Aktueller und näher an der prosaischen Wirklichkeit dann der Dokumentarfilm The Football Aficionado (HP 8 Sa, 15. Juli 2023 – 18:00 Uhr) von Sharmin Mojtahedzadeh und Paliz Khoshdel. Frauen sind im Iran seit 1979 (seit der islamischen Revolution) bis auf seltene Ausnahmen nicht als Zuschauerinnen in Fußballstadien zugelassen (so wie sie in der Öffentlichkeit nicht singen dürfen): wie weibliche Fans damit umgehen (sich als Männer verkleiden, zum Beispiel) und welchen Repressalien sie ausgesetzt sind, das bringt einem diese lebendige Dokumentation nahe. Dass das iranische Regime seit kurzem gewillt ist, dieses allgemeine Verbot aufzuheben, kann man womöglich der Brisanz dieses Films zuschreiben. Ob Frauen dann tatsächlich in die Stadien dürfen, muss die neue Saison ab August dann zeigen.

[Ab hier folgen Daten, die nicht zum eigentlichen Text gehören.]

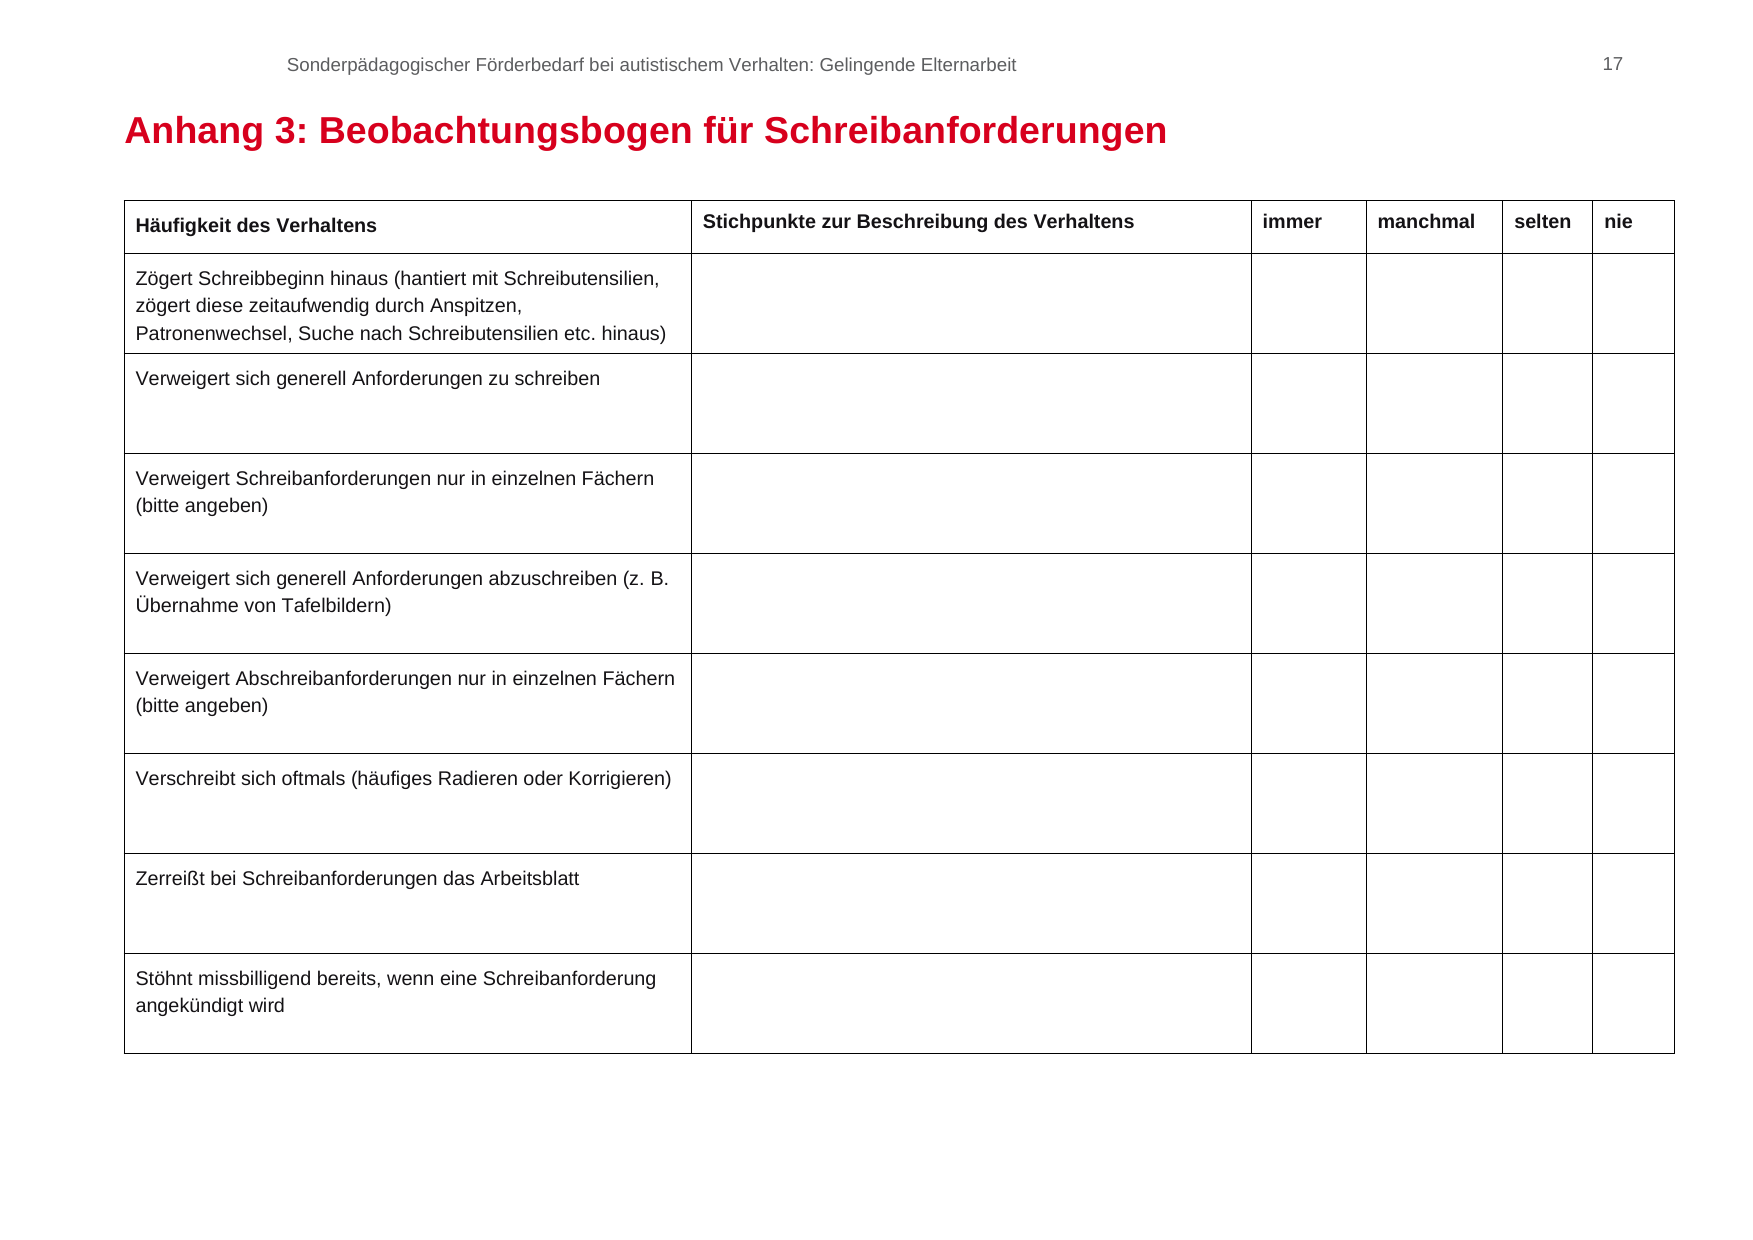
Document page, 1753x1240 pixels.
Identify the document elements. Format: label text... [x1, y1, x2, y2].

table_cell Verweigert Abschreibanforderungen nur in einzelnen Fächern (bitte angeben) [125, 654, 691, 753]
table_cell [1593, 354, 1674, 453]
table_cell [1503, 854, 1592, 953]
table_cell [1593, 554, 1674, 653]
table_cell Verweigert sich generell Anforderungen zu schreiben [125, 354, 691, 453]
table_cell [1367, 254, 1502, 353]
table_header immer [1252, 201, 1366, 253]
table_cell [1252, 454, 1366, 553]
table_cell [692, 754, 1251, 853]
table_header Häufigkeit des Verhaltens [125, 201, 691, 253]
table_cell [1252, 954, 1366, 1053]
table_cell Zögert Schreibbeginn hinaus (hantiert mit Schreibutensilien, zögert diese zeitaufwendig durch Anspitzen, Patronenwechsel, Suche nach Schreibutensilien etc. hinaus) [125, 254, 691, 353]
table_cell Zerreißt bei Schreibanforderungen das Arbeitsblatt [125, 854, 691, 953]
table_cell [692, 954, 1251, 1053]
table_cell [1252, 254, 1366, 353]
table_cell [692, 654, 1251, 753]
table_cell Verweigert sich generell Anforderungen abzuschreiben (z. B. Übernahme von Tafelbildern) [125, 554, 691, 653]
table_cell [1503, 554, 1592, 653]
table_cell [1367, 854, 1502, 953]
table_cell Verschreibt sich oftmals (häufiges Radieren oder Korrigieren) [125, 754, 691, 853]
table_cell [692, 454, 1251, 553]
table_cell [692, 254, 1251, 353]
table_cell [1503, 254, 1592, 353]
table_cell [1593, 854, 1674, 953]
table_cell [1503, 754, 1592, 853]
table_cell [1593, 654, 1674, 753]
table_cell [1503, 454, 1592, 553]
table_cell [1503, 954, 1592, 1053]
table_cell [1503, 354, 1592, 453]
table_cell [1593, 954, 1674, 1053]
table_cell [1367, 654, 1502, 753]
table_cell [1367, 454, 1502, 553]
table_header nie [1593, 201, 1674, 253]
table_cell Verweigert Schreibanforderungen nur in einzelnen Fächern (bitte angeben) [125, 454, 691, 553]
table_cell [1593, 254, 1674, 353]
table_cell [1367, 554, 1502, 653]
table_cell [1252, 354, 1366, 453]
table_header selten [1503, 201, 1592, 253]
table_cell [1593, 754, 1674, 853]
table_cell [692, 854, 1251, 953]
subtitle Anhang 3: Beobachtungsbogen für Schreibanforderungen [124, 106, 1593, 153]
table_cell [1252, 554, 1366, 653]
table_cell [692, 354, 1251, 453]
table_cell [1252, 854, 1366, 953]
table_cell [1252, 654, 1366, 753]
table_cell [692, 554, 1251, 653]
table_cell [1367, 754, 1502, 853]
table_header Stichpunkte zur Beschreibung des Verhaltens [692, 201, 1251, 253]
table_cell Stöhnt missbilligend bereits, wenn eine Schreibanforderung angekündigt wird [125, 954, 691, 1053]
table_cell [1503, 654, 1592, 753]
table_cell [1367, 354, 1502, 453]
table_cell [1252, 754, 1366, 853]
table_cell [1367, 954, 1502, 1053]
table_header manchmal [1367, 201, 1502, 253]
table_cell [1593, 454, 1674, 553]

Ungewöhnliche Frauenschicksale stehen dann im Zentrum erzählmächtiger und bildstarker Filme, wie sie das iranische Kino immer wieder bereithält: TiTi von der Regisseurin Ida Panahandeh (HP 8 Fr, 14. Juli 2023 – 20:00 Uhr) oder der als Abschlussfilm gezeigte Subtraction (HP 8 So, 16. Juli 2023 – 20:00 Uhr) von Mani Haghighi, der um den Ehemann einer jungen Fahrschullehrerin eine vertrackte Doppelgängergeschichte thrillerhaft aufbaut.
Es sei hier noch besonders auf zwei Kurzfilmprogramme im Rahmen des Festivals hingewiesen, die vor allem die Möglichkeit von Begegnungen mit iranischen Kunst- und Filmschaffenden (u.a. auch aus München) bieten. Mind the Gap (HP 8, So 16. Juli 2023 – 18:00 Uhr) mit Gesprächen und Kurzfilmen zur Situation iranischer Kulturschaffender im Exil, in der Diaspora und im Iran (mit Amirali Ghasemi, Raha Faridi und Narges Kalhor) sowie Breaking Boundaries (HP 8, Sa 15. Juli 2023 – 15:00 Uhr) mit Arbeiten junger iranischer Videokünstlerinnen aus der Factory TT Video Art Collection (dieses Programm wird von dem Kuratorenteam Asieh Salimian und Shahram Entekhabi präsentiert).